Scham: Eine tabuisierte Emotion
Manchmal schäme ich mich für mich selbst. Nicht unbedingt aus dem Grund heraus, dass ich Angst habe, was andere Menschen über mich denken könnten. Die Scham, die ich empfinde, beruht darauf, wie ich mit mir selbst umgehe: Ich rede mich schlecht, denke ich bin nicht gut genug, fühle mich wertlos. Ich schäme mich, dass ich mich selbst so behandle.
Manchmal schäme ich mich für mein Verhalten oder Gesagtes. Dann frage ich mich warum habe ich das bloß nur ausgesprochen oder warum habe ich das getan? Fauxpas passieren mir aber ständig, da ich leider ein richtiger Tollpatsch bin. Ich schäme mich, weil ich dann nicht so gesehen werde wie ich sein möchte.

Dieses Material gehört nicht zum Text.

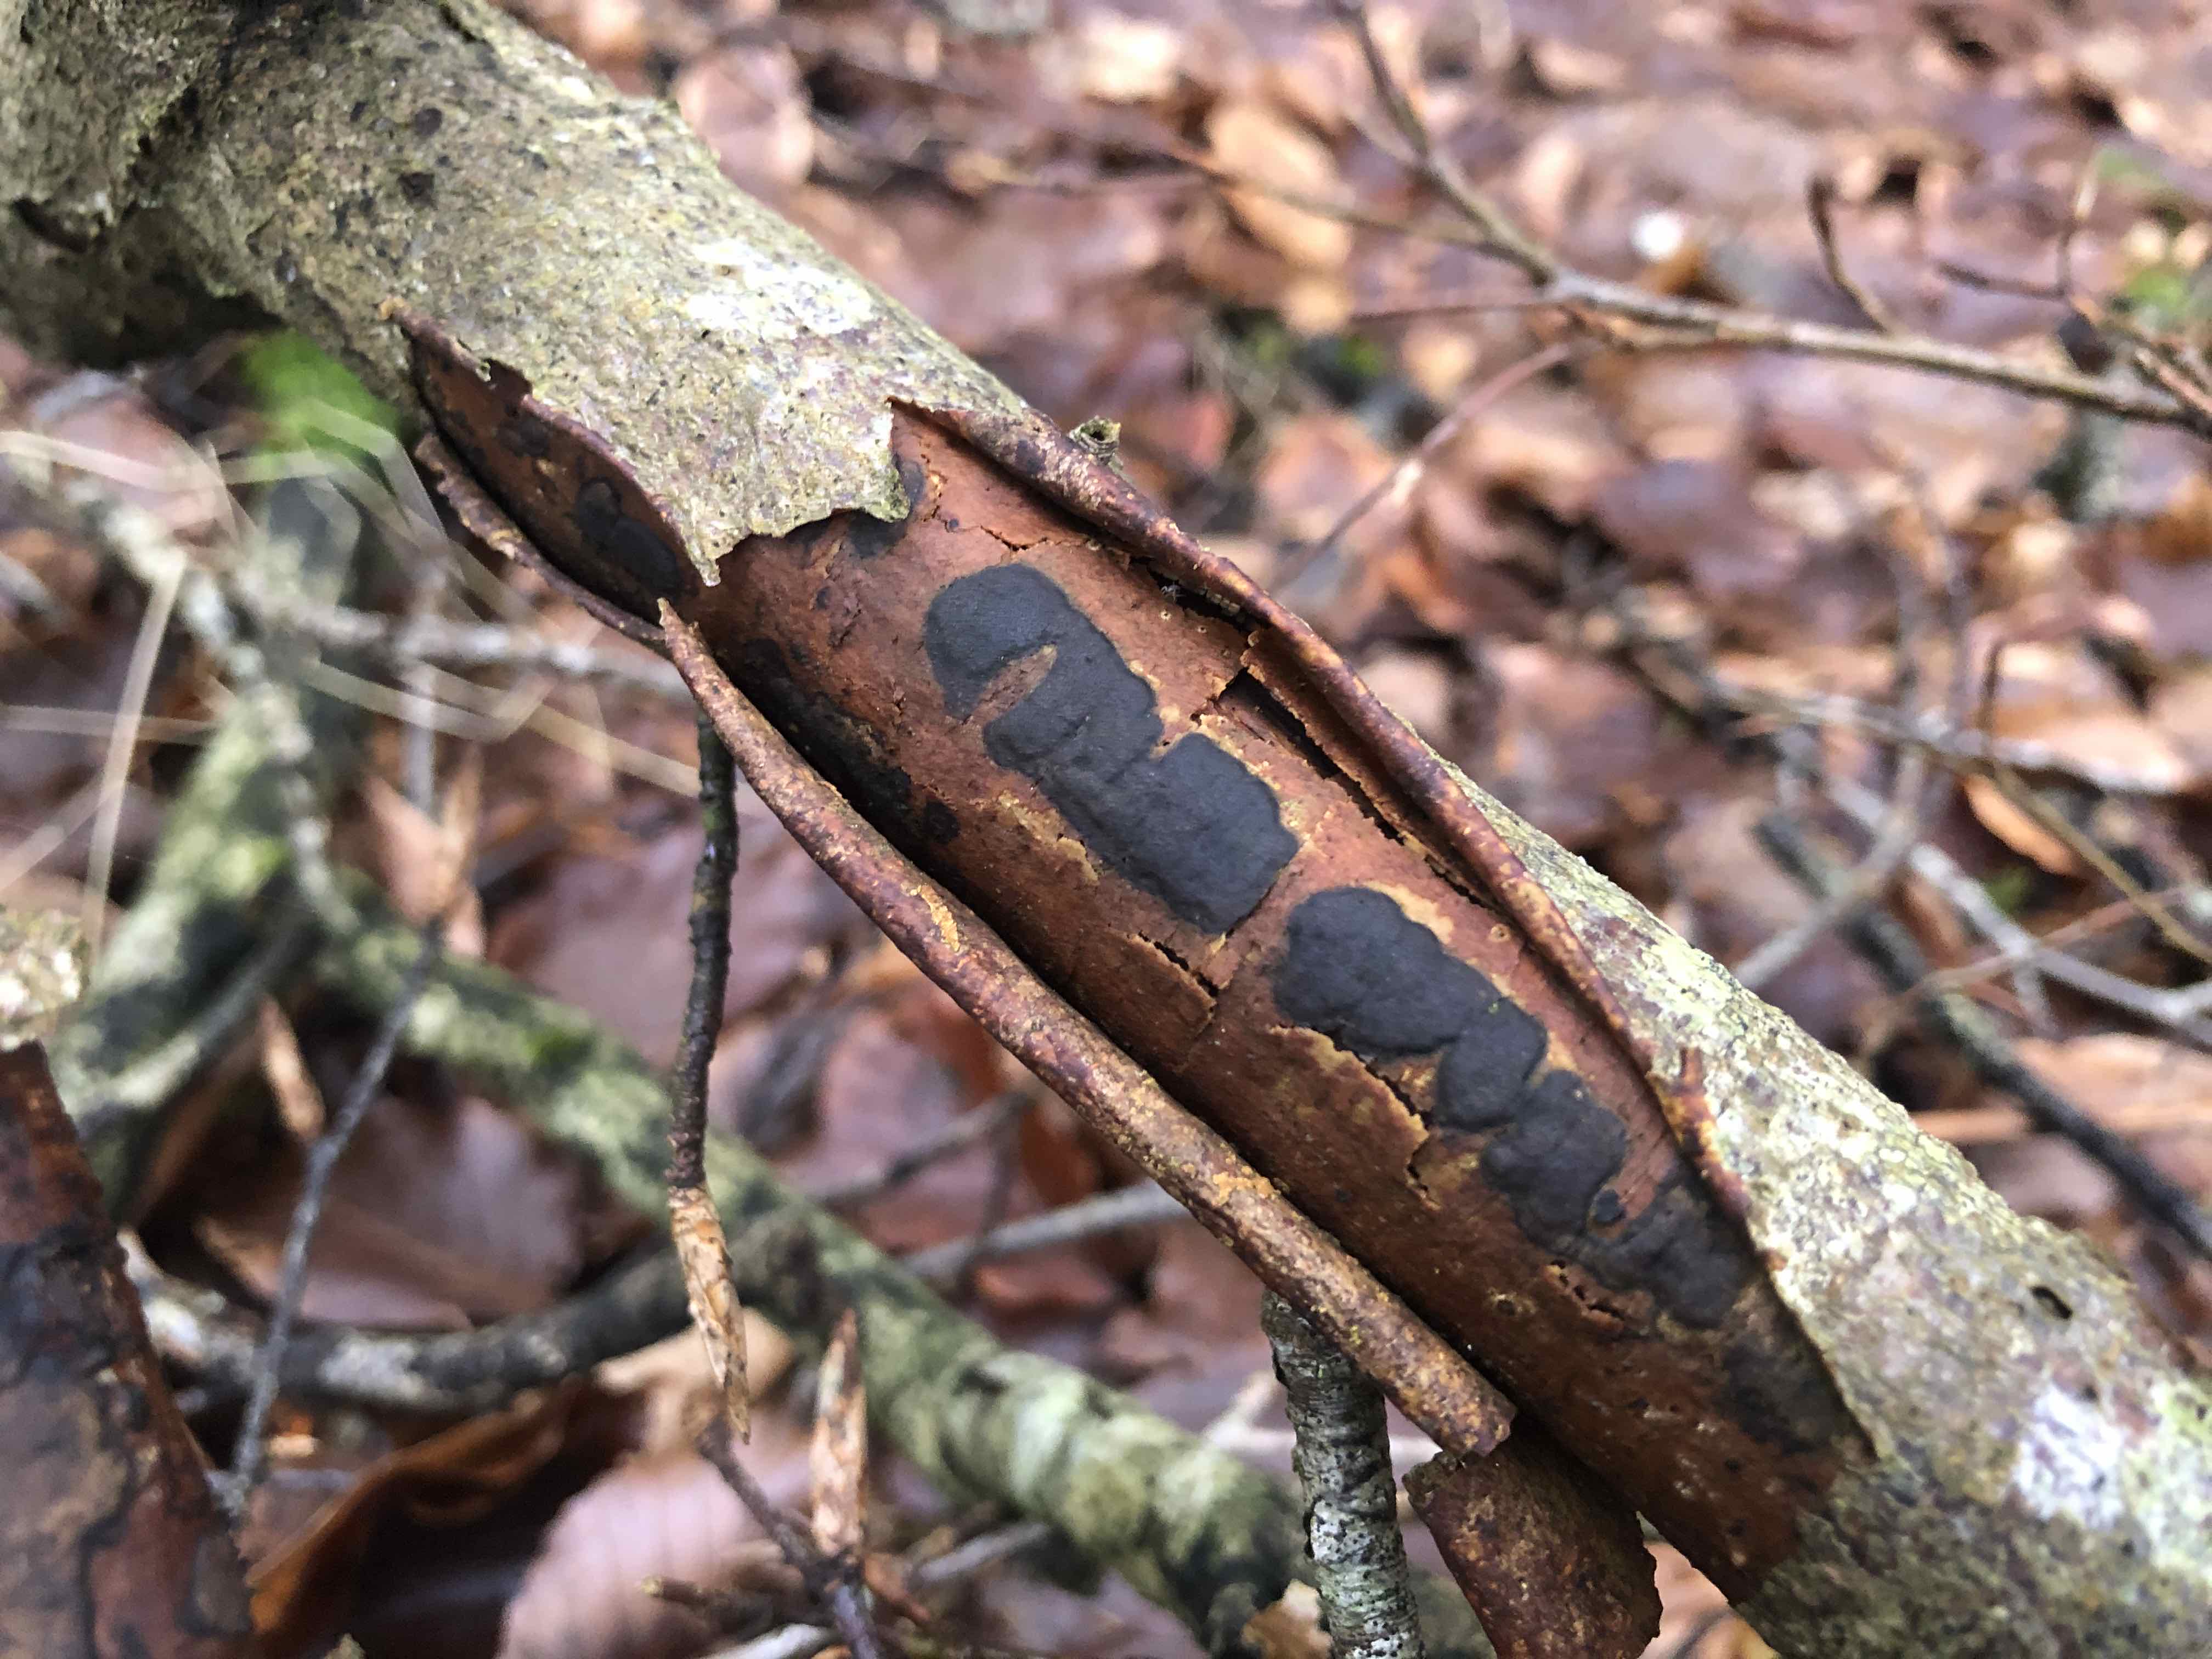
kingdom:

Manchmal schäme ich mich für andere. Ich sitze in der Straßenbahn und beobachte Jugendliche dabei, wie sie asozial sprechen, sich beleidigen und herumschreien. Eine Oma sitzt direkt daneben. Ich schäme mich für die Jugendlichen, weil ich denke, dass sie bei der älteren Dame einen schlechten Eindruck von unserer Generation vermitteln. Ich schäme mich, für das Verhalten anderer, das ich nicht beeinflussen kann.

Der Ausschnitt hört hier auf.